This is what untutored online "experts" specialising in "Narcissism" and "Psychopathy"say:
Our recovery is long. Difficult. We learn about NPs and as we journey
along, we learn a lot about ourselves. We usually take 2-4 years in
revovery in the 'normal' situations. That's for the strongest of us. Anyone
with dependency issues is going to take longer.
The above profile of the victimised is not supported by anything known to psychology. By what authority does the poster make these assertions, when the poster has absolutely no background in psychology?

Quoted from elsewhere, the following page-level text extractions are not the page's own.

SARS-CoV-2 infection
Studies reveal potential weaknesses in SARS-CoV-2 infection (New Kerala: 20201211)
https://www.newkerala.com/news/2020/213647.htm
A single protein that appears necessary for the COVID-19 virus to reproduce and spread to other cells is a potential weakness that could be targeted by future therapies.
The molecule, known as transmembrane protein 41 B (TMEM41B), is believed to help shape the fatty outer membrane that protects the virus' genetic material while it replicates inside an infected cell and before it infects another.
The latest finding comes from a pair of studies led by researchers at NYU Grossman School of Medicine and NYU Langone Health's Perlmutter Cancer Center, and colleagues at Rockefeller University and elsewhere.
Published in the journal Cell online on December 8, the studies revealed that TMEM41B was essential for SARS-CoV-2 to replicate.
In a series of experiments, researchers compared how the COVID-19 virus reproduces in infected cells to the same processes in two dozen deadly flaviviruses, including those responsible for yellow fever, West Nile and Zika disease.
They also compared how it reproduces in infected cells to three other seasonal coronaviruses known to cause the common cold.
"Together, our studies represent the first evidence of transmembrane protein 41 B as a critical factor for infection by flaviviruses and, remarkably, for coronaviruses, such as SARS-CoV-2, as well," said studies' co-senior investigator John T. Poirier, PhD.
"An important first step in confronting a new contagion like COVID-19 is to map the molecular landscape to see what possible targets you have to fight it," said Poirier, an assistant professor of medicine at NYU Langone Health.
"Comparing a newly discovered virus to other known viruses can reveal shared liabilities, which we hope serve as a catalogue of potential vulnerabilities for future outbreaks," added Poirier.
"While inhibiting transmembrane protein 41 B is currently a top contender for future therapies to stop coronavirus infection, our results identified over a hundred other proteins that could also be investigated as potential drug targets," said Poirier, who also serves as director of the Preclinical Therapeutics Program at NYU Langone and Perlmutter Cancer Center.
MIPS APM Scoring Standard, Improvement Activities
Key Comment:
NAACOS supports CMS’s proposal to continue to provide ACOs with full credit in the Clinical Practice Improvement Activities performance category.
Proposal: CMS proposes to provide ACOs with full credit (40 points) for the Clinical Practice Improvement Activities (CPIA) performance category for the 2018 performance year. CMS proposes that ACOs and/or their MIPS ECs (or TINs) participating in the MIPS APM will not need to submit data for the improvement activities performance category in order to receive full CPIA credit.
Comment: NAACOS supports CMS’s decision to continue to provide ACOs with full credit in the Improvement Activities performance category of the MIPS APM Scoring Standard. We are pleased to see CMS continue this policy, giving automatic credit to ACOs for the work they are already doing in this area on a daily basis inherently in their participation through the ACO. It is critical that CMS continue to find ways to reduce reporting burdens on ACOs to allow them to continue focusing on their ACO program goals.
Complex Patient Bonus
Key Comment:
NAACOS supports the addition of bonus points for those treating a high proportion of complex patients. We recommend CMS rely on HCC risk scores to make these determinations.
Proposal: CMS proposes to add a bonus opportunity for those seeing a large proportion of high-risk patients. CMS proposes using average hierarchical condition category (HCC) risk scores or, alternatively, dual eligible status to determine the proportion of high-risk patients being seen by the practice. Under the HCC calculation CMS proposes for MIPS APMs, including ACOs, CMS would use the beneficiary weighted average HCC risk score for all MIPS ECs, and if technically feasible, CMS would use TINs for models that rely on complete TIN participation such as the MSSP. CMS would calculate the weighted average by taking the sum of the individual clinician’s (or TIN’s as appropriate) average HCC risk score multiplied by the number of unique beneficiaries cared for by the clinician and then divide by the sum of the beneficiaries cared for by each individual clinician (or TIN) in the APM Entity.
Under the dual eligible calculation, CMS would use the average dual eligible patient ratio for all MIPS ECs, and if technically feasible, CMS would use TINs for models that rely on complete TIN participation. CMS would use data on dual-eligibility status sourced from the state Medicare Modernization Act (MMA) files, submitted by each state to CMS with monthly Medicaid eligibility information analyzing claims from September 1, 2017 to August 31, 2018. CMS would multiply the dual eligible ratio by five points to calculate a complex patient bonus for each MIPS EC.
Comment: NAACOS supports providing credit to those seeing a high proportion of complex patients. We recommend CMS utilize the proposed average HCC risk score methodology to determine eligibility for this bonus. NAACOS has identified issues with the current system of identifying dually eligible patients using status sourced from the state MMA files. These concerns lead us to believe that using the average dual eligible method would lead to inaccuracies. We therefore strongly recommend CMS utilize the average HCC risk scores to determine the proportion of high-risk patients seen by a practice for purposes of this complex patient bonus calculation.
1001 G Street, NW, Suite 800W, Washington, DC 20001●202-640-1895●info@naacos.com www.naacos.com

1. It is assumed that co-dependency is a reality for the victimised which means that, in effect, they have enabled their own abuse.
2. Nurturing is perceived as a flaw, extreme. This view implies that we are "N-magnets" attracting those who want to be cared for and that we can't help ourselves in caring for them.
3. "Echo Personality Disorder" does not exist. It is not even a gleam in the eyes of the psychiatrists who make up the DSMs. Nor are Dependent Personality Disorder and this ignorant excuse for revictimising the victims (Echo PD) interchangeable as constructs (if EPD were, indeed, a valid construct).
4. "masochism traits are not uncommon" on NPD forums and websites? This has far reaching and potentially damaging implications for the victimised and how they perceive themselves. I'd like to see the research and stats on this. And by what authority does this poster make this assertion?
5. What is an "NP"? There is no such psychological construct known to any legitimate mental health practitioner.
6. It is a statistical fact that anyone recovering from a break up, especially a divorce, will need about 2 years to recover. How is this different for survivors, if the unsupported statement about recovery time is true?
Imo, caveat emptor,/i., "let the buyer beware"
I, personally would not want to entrust my psyche to someone unaccountable for their words. Someone who tells us how defective we are. Someone who operates from ignorance.
This kind of stuff is more likely to instill apprehension about ourselves and about others, and it does impede true healing, IMO. It's a prime example of pathologising the victim.